• **Exercise brief**
Retype exactly what appears below from the line containing "در برنامه ادامه دهید" down to the line containing "Только в интернет-магазине", keeping both end lines. Do not include pictures.

Collected data

====

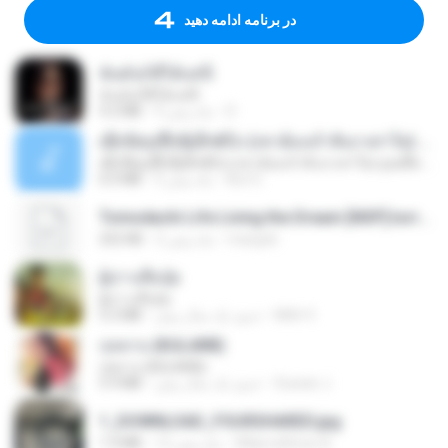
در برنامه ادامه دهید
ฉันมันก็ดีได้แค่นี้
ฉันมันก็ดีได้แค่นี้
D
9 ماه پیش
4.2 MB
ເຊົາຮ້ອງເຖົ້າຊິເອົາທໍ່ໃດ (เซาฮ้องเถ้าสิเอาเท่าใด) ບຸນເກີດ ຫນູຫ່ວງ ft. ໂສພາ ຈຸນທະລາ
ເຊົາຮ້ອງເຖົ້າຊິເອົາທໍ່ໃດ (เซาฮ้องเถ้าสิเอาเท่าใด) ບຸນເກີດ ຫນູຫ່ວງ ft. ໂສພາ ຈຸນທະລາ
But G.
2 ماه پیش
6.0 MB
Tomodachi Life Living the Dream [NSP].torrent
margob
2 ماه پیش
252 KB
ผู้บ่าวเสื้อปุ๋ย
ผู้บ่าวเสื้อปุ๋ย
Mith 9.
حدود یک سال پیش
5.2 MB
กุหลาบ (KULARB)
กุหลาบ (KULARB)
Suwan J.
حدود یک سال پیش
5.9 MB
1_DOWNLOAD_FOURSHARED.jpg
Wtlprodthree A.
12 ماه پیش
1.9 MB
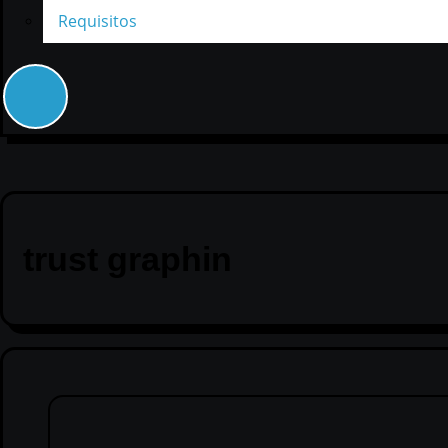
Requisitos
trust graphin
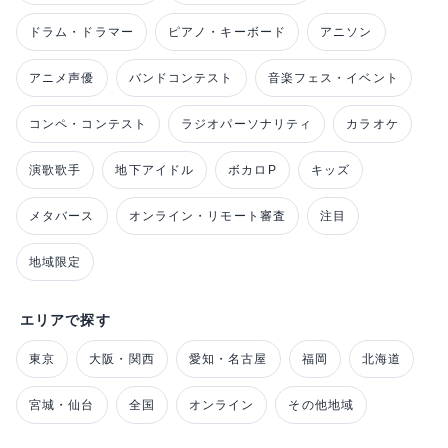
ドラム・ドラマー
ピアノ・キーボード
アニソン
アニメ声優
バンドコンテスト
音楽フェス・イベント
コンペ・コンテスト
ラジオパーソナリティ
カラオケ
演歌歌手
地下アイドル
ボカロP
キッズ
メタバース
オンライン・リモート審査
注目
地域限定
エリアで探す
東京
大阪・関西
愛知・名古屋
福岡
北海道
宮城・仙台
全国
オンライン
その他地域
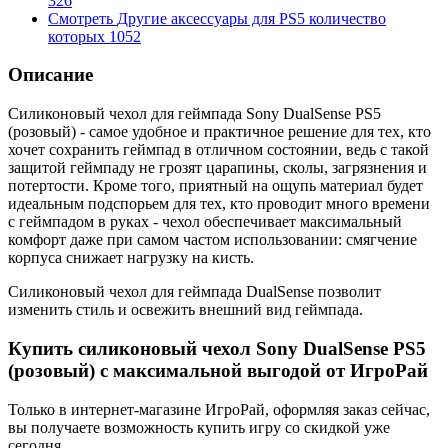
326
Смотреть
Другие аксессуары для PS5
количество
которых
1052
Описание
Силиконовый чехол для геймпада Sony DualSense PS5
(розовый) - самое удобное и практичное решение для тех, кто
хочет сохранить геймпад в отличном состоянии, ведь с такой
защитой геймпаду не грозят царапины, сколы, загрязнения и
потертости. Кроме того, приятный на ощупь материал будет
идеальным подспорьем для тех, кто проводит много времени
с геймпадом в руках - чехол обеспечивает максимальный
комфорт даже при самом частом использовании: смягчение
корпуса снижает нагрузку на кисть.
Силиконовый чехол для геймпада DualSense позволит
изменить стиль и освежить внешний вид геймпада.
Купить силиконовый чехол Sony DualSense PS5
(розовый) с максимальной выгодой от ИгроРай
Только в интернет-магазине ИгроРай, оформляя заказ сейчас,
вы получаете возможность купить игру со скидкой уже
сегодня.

====

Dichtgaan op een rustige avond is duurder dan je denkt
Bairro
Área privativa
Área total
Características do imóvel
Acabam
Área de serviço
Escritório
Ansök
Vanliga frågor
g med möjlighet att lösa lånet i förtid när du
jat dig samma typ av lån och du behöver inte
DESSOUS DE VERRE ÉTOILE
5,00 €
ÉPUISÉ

====

• **Task answer**
در برنامه ادامه دهید
ฉันมันก็ดีได้แค่นี้
ฉันมันก็ดีได้แค่นี้
D
9 ماه پیش
4.2 MB
ເຊົາຮ້ອງເຖົ້າຊິເອົາທໍ່ໃດ (เซาฮ้องเถ้าสิเอาเท่าใด) ບຸນເກີດ ຫນູຫ່ວງ ft. ໂສພາ ຈຸນທະລາ
ເຊົາຮ້ອງເຖົ້າຊິເອົາທໍ່ໃດ (เซาฮ้องเถ้าสิเอาเท่าใด) ບຸນເກີດ ຫນູຫ່ວງ ft. ໂສພາ ຈຸນທະລາ
But G.
2 ماه پیش
6.0 MB
Tomodachi Life Living the Dream [NSP].torrent
margob
2 ماه پیش
252 KB
ผู้บ่าวเสื้อปุ๋ย
ผู้บ่าวเสื้อปุ๋ย
Mith 9.
حدود یک سال پیش
5.2 MB
กุหลาบ (KULARB)
กุหลาบ (KULARB)
Suwan J.
حدود یک سال پیش
5.9 MB
1_DOWNLOAD_FOURSHARED.jpg
Wtlprodthree A.
12 ماه پیش
1.9 MB
Requisitos
trust graphin
ドラム・ドラマー
ピアノ・キーボード
アニソン
アニメ声優
バンドコンテスト
音楽フェス・イベント
コンペ・コンテスト
ラジオパーソナリティ
カラオケ
演歌歌手
地下アイドル
ボカロP
キッズ
メタバース
オンライン・リモート審査
注目
地域限定
エリアで探す
東京
大阪・関西
愛知・名古屋
福岡
北海道
宮城・仙台
全国
オンライン
その他地域
326
Смотреть
Другие аксессуары для PS5
количество
которых
1052
Описание
Силиконовый чехол для геймпада Sony DualSense PS5
(розовый) - самое удобное и практичное решение для тех, кто
хочет сохранить геймпад в отличном состоянии, ведь с такой
защитой геймпаду не грозят царапины, сколы, загрязнения и
потертости. Кроме того, приятный на ощупь материал будет
идеальным подспорьем для тех, кто проводит много времени
с геймпадом в руках - чехол обеспечивает максимальный
комфорт даже при самом частом использовании: смягчение
корпуса снижает нагрузку на кисть.
Силиконовый чехол для геймпада DualSense позволит
изменить стиль и освежить внешний вид геймпада.
Купить силиконовый чехол Sony DualSense PS5
(розовый) с максимальной выгодой от ИгроРай
Только в интернет-магазине ИгроРай, оформляя заказ сейчас,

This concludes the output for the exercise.